Zhu Gui is a fictional character in Water Margin, one of the Four Great Classical Novels in Chinese literature. Nicknamed "Dry Land Alligator", he ranks 92nd among the 108 Stars of Destiny and 56th among the 72 Earthly Fiends.

Background
The novel depicts Zhu Gui as tall with a yellowish beard and cheekbones like fists. Originally a tradesman, he joins the outlaws at Liangshan Marsh led by Wang Lun after losing his investment. Wang puts him in charge of an inn which acts as a lookout for the stronghold.

First appearance
Zhu Gui first appears in the novel when Lin Chong comes to join Liangshan on the recommendation of the nobleman   Chai Jin after killing three men sent to murder him by the Grand Marshal Gao Qiu. It is a snowy night when Lin stops by to eat in Zhu's inn. Miserable over his misfortune, Lin writes a poem on the wall which reveals his identity. Zhu introduces himself to Lin Chong and leads him through the marsh to the stronghold to meet Wang Lun and the other two chiefs Du Qian and Song Wan.

Wang Lun tries to send Lin Chong away with gifts and excuses for fear that the latter, a reputedly good fighter, would usurp his place. But Zhu Gui, Du Qian and Song Wan urge him to accept Lin Chong. Wang by and by allows Lin to stay but keeps him in a low position.

Chao Gai becomes chief of Liangshan
Chao Gai and his six robber partners seek refuge in Liangshan after they are found to be the hijackers of the valuables in transportation to Grand Tutor Cai Jing. Again, Wang Lun fears that Chao and his friends will threaten his position. So he tries to send them away with gifts and excuses. Wu Yong senses Lin Chong's unhappiness with Wang and instigates him to kill the chief. With Wang removed, Chao Gai is elected in his place. He allows Song Wan, Du Qian and Zhu Gui to transfer their allegiance to him.

Saving Li Kui
When Li Kui goes back to his home in Yishui to fetch his mother to Liangshan, Song Jiang is worried that he would get into trouble with his quick temper. So Zhu Gui is sent to keep a tab on Li as Yishui is also his home county. Zhu Gui stays in Zhu Fu's house while in Yishui.

As Song Jiang has expected, Li Kui's reckless nature puts him in harm's way.

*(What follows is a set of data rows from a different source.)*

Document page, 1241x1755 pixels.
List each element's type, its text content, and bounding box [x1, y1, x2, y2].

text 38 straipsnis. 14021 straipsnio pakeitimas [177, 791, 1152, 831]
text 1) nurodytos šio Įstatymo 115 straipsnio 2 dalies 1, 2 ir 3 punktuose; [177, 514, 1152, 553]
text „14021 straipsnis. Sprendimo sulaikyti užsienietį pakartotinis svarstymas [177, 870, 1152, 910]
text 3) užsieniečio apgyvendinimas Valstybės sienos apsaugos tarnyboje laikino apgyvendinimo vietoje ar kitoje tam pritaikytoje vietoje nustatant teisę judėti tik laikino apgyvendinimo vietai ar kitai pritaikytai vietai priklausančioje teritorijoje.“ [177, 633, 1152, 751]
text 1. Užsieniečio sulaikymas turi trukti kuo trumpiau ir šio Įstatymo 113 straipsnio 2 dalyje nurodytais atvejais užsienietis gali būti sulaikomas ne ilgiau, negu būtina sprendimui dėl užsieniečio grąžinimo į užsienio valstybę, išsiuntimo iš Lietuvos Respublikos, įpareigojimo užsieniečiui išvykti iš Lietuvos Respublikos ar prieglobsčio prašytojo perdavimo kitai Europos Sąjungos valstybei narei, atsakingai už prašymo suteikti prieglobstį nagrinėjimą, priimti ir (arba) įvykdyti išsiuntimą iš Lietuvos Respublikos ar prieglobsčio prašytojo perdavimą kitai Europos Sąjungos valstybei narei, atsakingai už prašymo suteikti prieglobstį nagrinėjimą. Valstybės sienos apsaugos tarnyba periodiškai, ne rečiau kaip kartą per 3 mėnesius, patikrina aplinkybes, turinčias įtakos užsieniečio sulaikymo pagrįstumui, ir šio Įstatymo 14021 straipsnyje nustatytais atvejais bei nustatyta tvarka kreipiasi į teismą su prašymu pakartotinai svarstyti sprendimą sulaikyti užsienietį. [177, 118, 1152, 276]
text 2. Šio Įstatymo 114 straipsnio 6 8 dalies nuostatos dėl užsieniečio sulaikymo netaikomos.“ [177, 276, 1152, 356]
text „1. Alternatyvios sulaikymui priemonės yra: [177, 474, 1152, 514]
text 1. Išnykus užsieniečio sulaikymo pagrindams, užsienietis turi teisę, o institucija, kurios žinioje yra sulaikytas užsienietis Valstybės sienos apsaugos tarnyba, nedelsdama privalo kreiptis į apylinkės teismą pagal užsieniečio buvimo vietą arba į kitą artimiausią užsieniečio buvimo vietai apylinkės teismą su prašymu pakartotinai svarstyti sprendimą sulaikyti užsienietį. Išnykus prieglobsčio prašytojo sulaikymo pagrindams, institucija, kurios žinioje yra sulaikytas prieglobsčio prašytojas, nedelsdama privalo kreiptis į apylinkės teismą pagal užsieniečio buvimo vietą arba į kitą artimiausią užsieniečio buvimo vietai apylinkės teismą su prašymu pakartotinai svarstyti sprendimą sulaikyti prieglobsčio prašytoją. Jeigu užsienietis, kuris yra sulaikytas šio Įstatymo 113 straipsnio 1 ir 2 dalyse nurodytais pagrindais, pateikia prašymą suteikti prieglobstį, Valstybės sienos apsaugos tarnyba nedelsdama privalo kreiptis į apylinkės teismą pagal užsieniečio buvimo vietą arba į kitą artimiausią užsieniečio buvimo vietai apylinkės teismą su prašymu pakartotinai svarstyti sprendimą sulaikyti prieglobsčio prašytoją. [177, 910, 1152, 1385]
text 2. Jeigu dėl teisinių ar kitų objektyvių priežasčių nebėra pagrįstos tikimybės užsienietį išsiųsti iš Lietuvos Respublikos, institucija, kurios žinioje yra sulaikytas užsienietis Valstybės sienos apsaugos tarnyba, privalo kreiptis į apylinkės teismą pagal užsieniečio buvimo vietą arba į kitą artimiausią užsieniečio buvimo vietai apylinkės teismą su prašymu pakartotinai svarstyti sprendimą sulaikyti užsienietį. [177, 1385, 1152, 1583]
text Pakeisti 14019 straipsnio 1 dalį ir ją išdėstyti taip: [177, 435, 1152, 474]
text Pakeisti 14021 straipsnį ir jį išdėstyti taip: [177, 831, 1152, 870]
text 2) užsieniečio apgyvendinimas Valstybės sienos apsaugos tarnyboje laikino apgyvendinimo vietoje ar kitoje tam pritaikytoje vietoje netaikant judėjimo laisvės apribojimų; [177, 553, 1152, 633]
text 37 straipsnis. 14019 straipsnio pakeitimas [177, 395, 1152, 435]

He exposes his identity after he killed four tigers on the Yi Ridge which had eaten his mother. He had earlier killed a highwayman Li Gui who posed as him, but the man's wife ran away having learnt that he is the famous outlaw Li Kui. When Li Kui is acclaimed as a tiger slayer in the village at the foot of the ridge, Li Gui's wife recognises him and informs one Squire Cao. Li is drugged and tied up.

The magistrate of Yishui, upon receiving Cao's report, sends chief constable Li Yun to lead soldiers to escort Li Kui to his office. Zhu Gui wants to use force to rescue Li Kui, but Zhu Fu proposes a plan. The brothers pretend to give the escort party a send-off treat over their big catch. As Zhu Fu has learnt martial arts from Li Yun, the latter, together with his men, unsuspectingly drinks the spiked wine that he offers. When the group are out cold, the Zhu brothers free Li Kui, who kills all the constables but spares Li Yun as Zhu Fu intervenes. After Li Yun comes to, he catches up with the three and fights Li Kui. Zhu Fu then interposes and emphasises to Li Yun that he has no choice but to join Liangshan. Li Yun accepts his advice.

Campaigns and death
Zhu Gui is put in charge of an inn which acts as a lookout for Liangshan after the 108 Stars of Destiny came together in what is called the Grand Assembly. He participates in the campaigns against the Liao invaders and rebel forces in Song territory following amnesty from Emperor Huizong for Liangshan.

Zhu Gui falls sick after the battle of Hangzhou in the campaign against Fang La and dies before Fang is vanquished. He is conferred the posthumous title "Righteous Gentleman of Integrity" ().